Alternatively, consider a perhaps unlikely arrangement of two 20m × 9m unprotected areas. This time the arrangement of openings meets the requirements of Table 13.1, Note 4 as a single 100m rectangle would be required to enclose both areas. Considered as a whole, the minimum acceptable boundary distance would be the same as that of Example 2a, however, considered as individual openings (i.e. 20m wide, 100% unprotected), BRE 187 Table C would require a minimum boundary distance of 13.5m, 35% greater than the 10m required by Approved Document B.

Clause 2.2 of P313

The query that prompted the writing of this article concerns the application of Clause 2.2 of SCI Publication 313. Clause 2.2 states:

“These recommendations apply to columns supporting protected areas of external walls. Columns supporting protected areas will require fire protection up to eaves level, regardless of the extent of the protected area. Therefore, when less than 100% of the wall is required to have fire resistance it is preferable to arrange the protected area so that it covers as few columns as possible thereby minimising the requirements for fire protection and moment resisting bases.”

Read in isolation, this advice encourages the designer to consolidate the protected area into as few bays as possible, and, by extension, concentrate the unprotected area over the rest of the building side. But as the preceding example demonstrates, it is unlikely to be possible to arrange the unprotected areas in such a concentrated manner and still satisfy an assessment to BRE 187.
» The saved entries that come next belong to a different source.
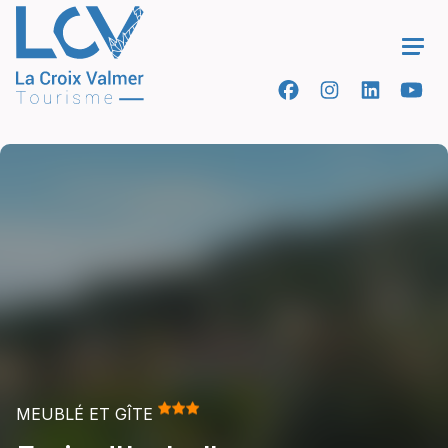
Ope
MEUBLÉ ET GÎTE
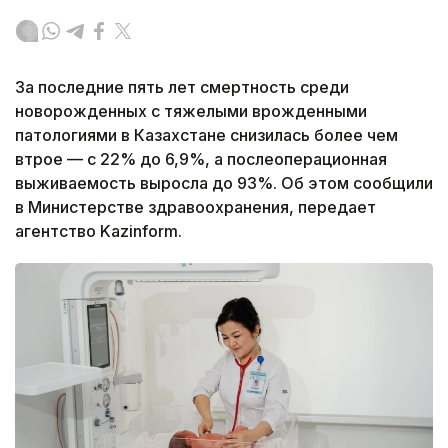
За последние пять лет смертность среди
новорожденных с тяжелыми врожденными
патологиями в Казахстане снизилась более чем
втрое — с 22% до 6,9%, а послеоперационная
выживаемость выросла до 93%. Об этом сообщили
в Министерстве здравоохранения, передает
агентство Kazinform.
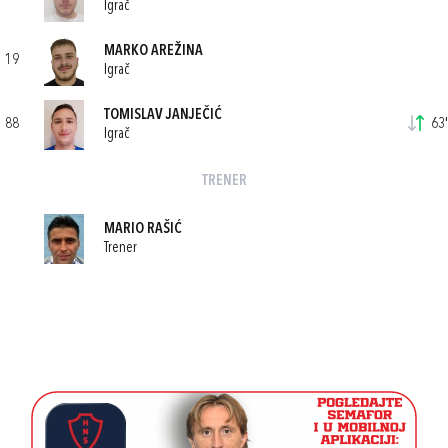
Igrač
MARKO AREŽINA
19
Igrač
TOMISLAV JANJEČIĆ
88
63'
Igrač
TRENER
MARIO RAŠIĆ
Trener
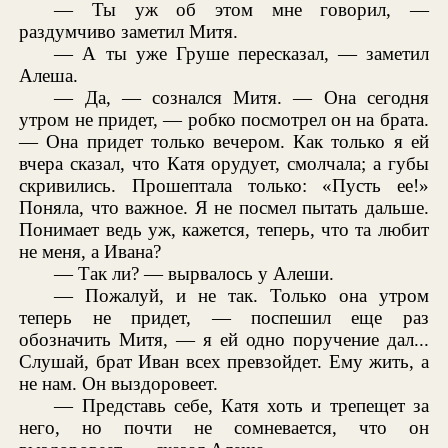
— Ты уж об этом мне говорил, —
раздумчиво заметил Митя.
— А ты уже Груше пересказал, — заметил
Алеша.
— Да, — сознался Митя. — Она сегодня
утром не придет, — робко посмотрел он на брата.
— Она придет только вечером. Как только я ей
вчера сказал, что Катя орудует, смолчала; а губы
скривились. Прошептала только: «Пусть ее!»
Поняла, что важное. Я не посмел пытать дальше.
Понимает ведь уж, кажется, теперь, что та любит
не меня, а Ивана?
— Так ли? — вырвалось у Алеши.
— Пожалуй, и не так. Только она утром
теперь не придет, — поспешил еще раз
обозначить Митя, — я ей одно поручение дал...
Слушай, брат Иван всех превзойдет. Ему жить, а
не нам. Он выздоровеет.
— Представь себе, Катя хоть и трепещет за
него, но почти не сомневается, что он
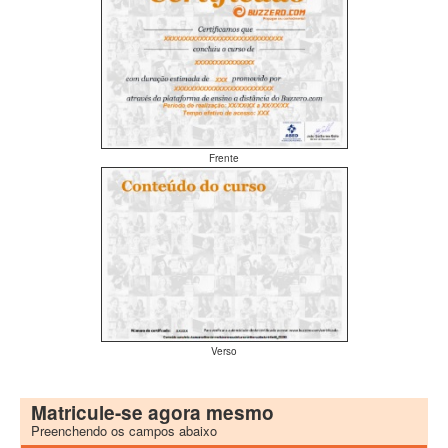
Frente
Verso
Matricule-se agora mesmo
Preenchendo os campos abaixo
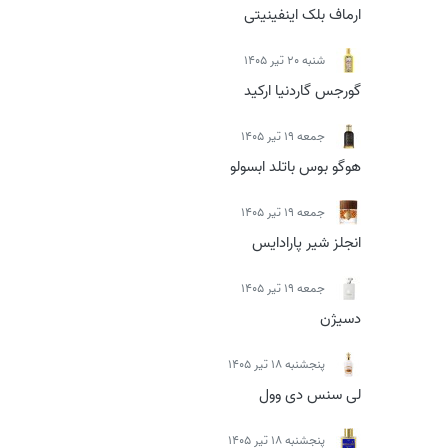
ارماف بلک اینفینیتی
شنبه 20 تیر 1405
گورجس گاردنیا ارکید
جمعه 19 تیر 1405
هوگو بوس باتلد ابسولو
جمعه 19 تیر 1405
انجلز شیر پارادایس
جمعه 19 تیر 1405
دسیژن
پنجشنبه 18 تیر 1405
لی سنس دی وول
پنجشنبه 18 تیر 1405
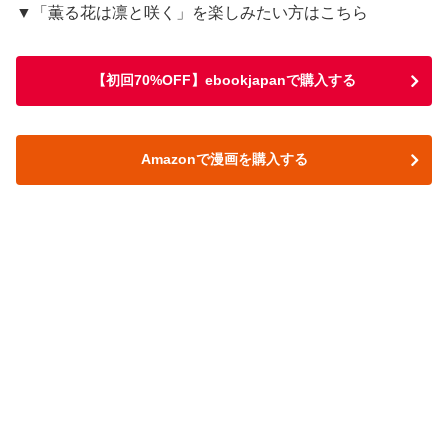
▼「薫る花は凛と咲く」を楽しみたい方はこちら
【初回70%OFF】ebookjapanで購入する
Amazonで漫画を購入する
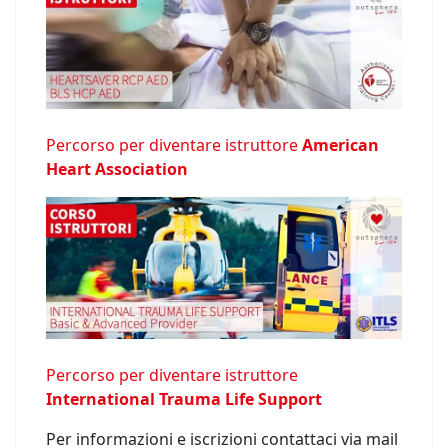
Percorso per diventare istruttore
American
Heart Association
Percorso per diventare istruttore
International Trauma Life Support
Per informazioni e iscrizioni contattaci via mail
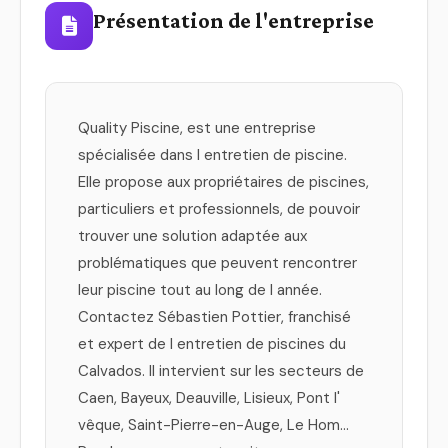
Présentation de l'entreprise
Quality Piscine, est une entreprise
spécialisée dans l entretien de piscine.
Elle propose aux propriétaires de piscines,
particuliers et professionnels, de pouvoir
trouver une solution adaptée aux
problématiques que peuvent rencontrer
leur piscine tout au long de l année.
Contactez Sébastien Pottier, franchisé
et expert de l entretien de piscines du
Calvados. Il intervient sur les secteurs de
Caen, Bayeux, Deauville, Lisieux, Pont l'
vêque, Saint-Pierre-en-Auge, Le Hom...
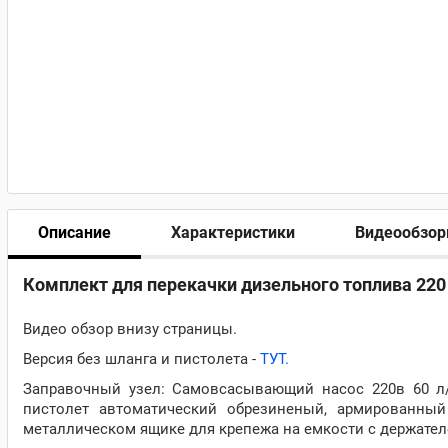
Описание
Характеристики
Видеообзо
Комплект для перекачки дизельного топлива 220 в
Видео обзор внизу страницы.
Версия без шланга и пистолета -
ТУТ.
Заправочный узел: Самовсасывающий насос 220в 60 л/
пистолет автоматический обрезиненый, армированны
металлическом ящике для крепежа на емкости с держател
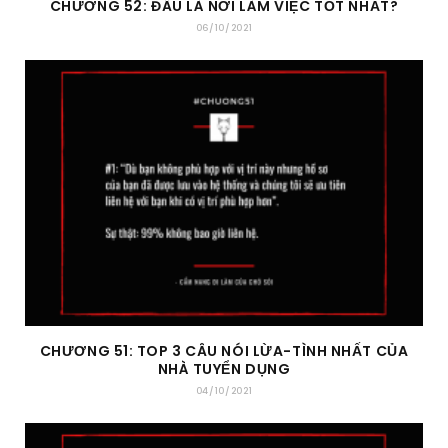
CHƯƠNG 52: ĐÂU LÀ NƠI LÀM VIỆC TỐT NHẤT?
06/10/2021
CHƯƠNG 51: TOP 3 CÂU NÓI LỪA-TÌNH NHẤT CỦA
NHÀ TUYỂN DỤNG
04/10/2021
Where the relevant boundary is skewed relative to the building, it would perhaps be possible, but the structural engineer would need to demonstrate that unprotected structural elements would not compromise the stability of the protected elements. In practice, this means demonstrating that the collapse of unprotected columns and rafters in the fire-affected zone would not pull down the protected columns and the wall they support. In the past, a designer may not have felt it necessary to provide formal justification for this; but in the post-Grenfell regulatory atmosphere, that is unlikely to remain the case, where designers are increasingly expected to demonstrate the robustness of their fire design through analysis rather than precedent alone.

Conclusions

The simplified table in Approved Document B Table 13.1 is a useful tool for small buildings, but it should not be applied uncritically to large uncompartmentalised buildings. For large building, BRE 187 should be used to verify that the proposed arrangement of unprotected areas is acceptable.

The intent of the guidance in P313 to minimise the number of columns requiring fire protection by concentrating the protected area is understandable, but designers should recognise that the resulting concentration of unprotected area may require a greater boundary distance than Table 13.1 from Approved Document B would suggest.